Does our industry need a makeover? Gardening and landscaping feel too much like work for many consumers, but decorating with flowers and enjoying your outdoor living space while eating home-grown food–well, that sounds like a lot of fun. The activities are different but the end results are almost the same.
One question posed at the Grower Town Meeting at OFA’s Short Course was, “What business are you in? We all think we grow plants, but what business are we really in?”
Living The Good Life
One grower declared he’s in the lifestyle business. “People want plants. It’s all about how we package them and market them. Our products must fit into their life,” he said. “We need to provide the wow factor so consumers want to take it home. Do our products deliver the wow factor?”
He shared that during a consumer focus group at an independent garden center, one woman said her idea of gardening was taking a mixed planter home, putting it on the patio, drinking a martini and having a cigarette. “I’m telling ya, it’s a lifestyle business,” he said. “She wants a martini with her plants.”
Gen X-ers on the Consumer Buzz Live panel also said they liked the idea of partying with plants–having friends over for margaritas and to plant up containers.
Followers Of Fashion
Another grower said he used to be in the home décor business but that he really needs to be in the home fashion business, which provides more value. “If you open an issue of Vogue, you’ll see clothing designers change their product lines every six months to get consumers excited,” he said. “If you’re doing the same thing year after year, you’re boring the consumer to death and get what you deserve!”
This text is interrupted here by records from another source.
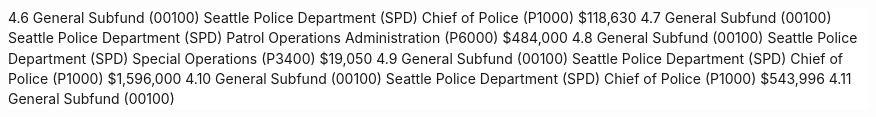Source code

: </td></tr>

<tr><td>4.6

</td><td>General Subfund (00100)

</td><td>Seattle Police Department (SPD)

</td><td>Chief of Police (P1000)

</td><td>$118,630

</td></tr>

<tr><td>4.7

</td><td>General Subfund (00100)

</td><td>Seattle Police Department (SPD)

</td><td>Patrol Operations Administration (P6000)

</td><td>$484,000

</td></tr>

<tr><td>4.8

</td><td>General Subfund (00100)

</td><td>Seattle Police Department (SPD)

</td><td>Special Operations (P3400)

</td><td>$19,050

</td></tr>

<tr><td>4.9

</td><td>General Subfund (00100)

</td><td>Seattle Police Department (SPD)

</td><td>Chief of Police (P1000)

</td><td>$1,596,000

</td></tr>

<tr><td>4.10

</td><td>General Subfund (00100)

</td><td>Seattle Police Department (SPD)

</td><td>Chief of Police (P1000)

</td><td>$543,996

</td></tr>

<tr><td>4.11

</td><td>General Subfund (00100)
Even when growers develop products women under 35 would respond to, like plants painted with glitter, the floral buyers are more comfortable with traditional products. “It’s a challenge to get innovation in the door,” he said. “How do we reinvigorate our business and get people in positions who know what ought to be selling, what’s hot and what’s cool?”
Just In Time Delivery
One grower who is a leader on the logistical side, coordinating shipments from many growers to serve large retailers, said he’s in the replenishment business.
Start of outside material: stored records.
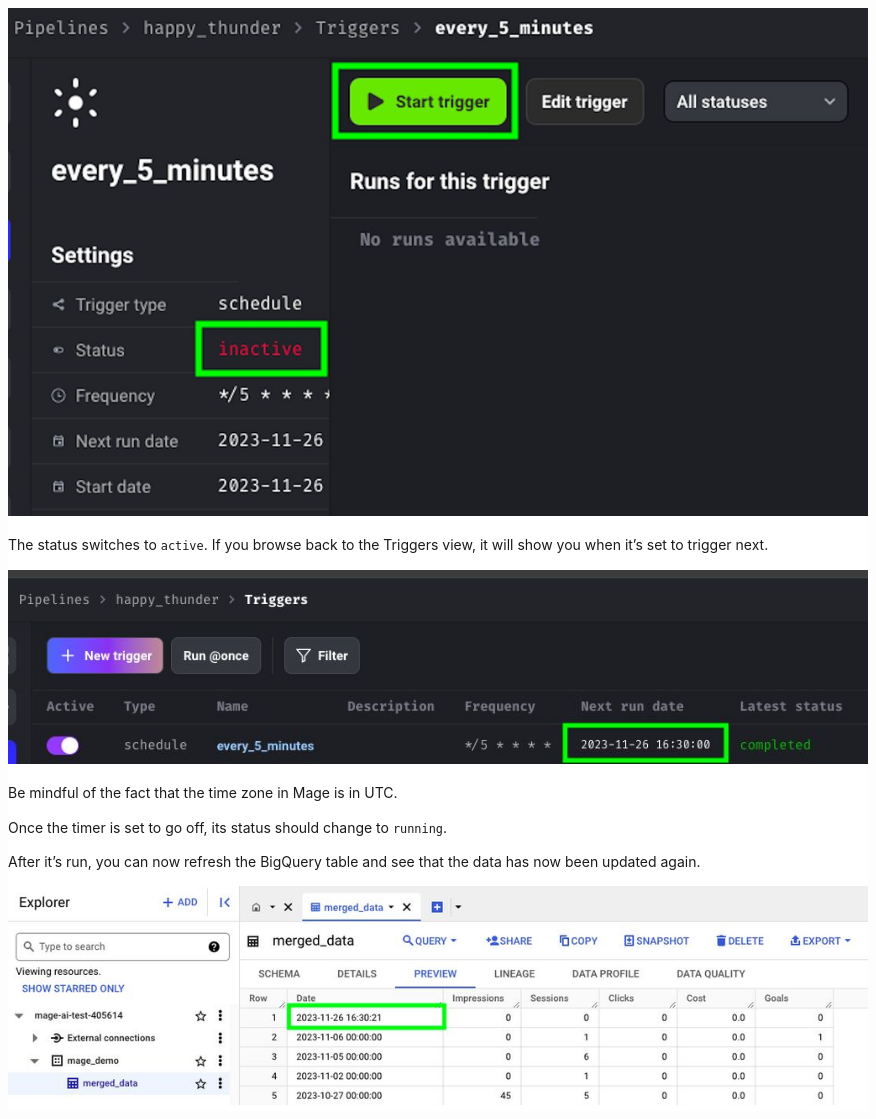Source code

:![Start Trigger](/assets/r_mage_gcp_start-schedule-trigger.jpg)

The status switches to `active`. If you browse back to the Triggers view, it will show you when it’s set to trigger next.

![Next Trigger](/assets/r_mage_gcp_trigger-next-run-date.jpg)

Be mindful of the fact that the time zone in Mage is in UTC.

Once the timer is set to go off, its status should change to `running`.

After it’s run, you can now refresh the BigQuery table and see that the data has now been updated again.

![BigQuery Table](/assets/r_mage_gcp_bigquery-schedule-updated.jpg)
“Unlike other agricultural products, ours are not processed and are consumer ready,” he said. “We have highly perishable items, and the retailers are looking for assistance to feature our product. Our competition is all other items being sold at the store. How can we build sales in the retail environment to sell everybody’s plants?”
Growing The Next Generation
Perhaps the best anecdote at the Grower Town Meeting was about a grower who hosted children in the local 4-H floriculture group. Each child received a plant to take home to mom and was told to pay attention to her reaction when she received the plant. The result? Mom smiled. “We’re not growing plants. We’re growing smiles,” the grower said.
The Society of American Florists has been commissioning “happiness studies” with leading universities on the good vibrations plants and flowers bring to the home and the work place. Let’s leverage the results to grow more smiles.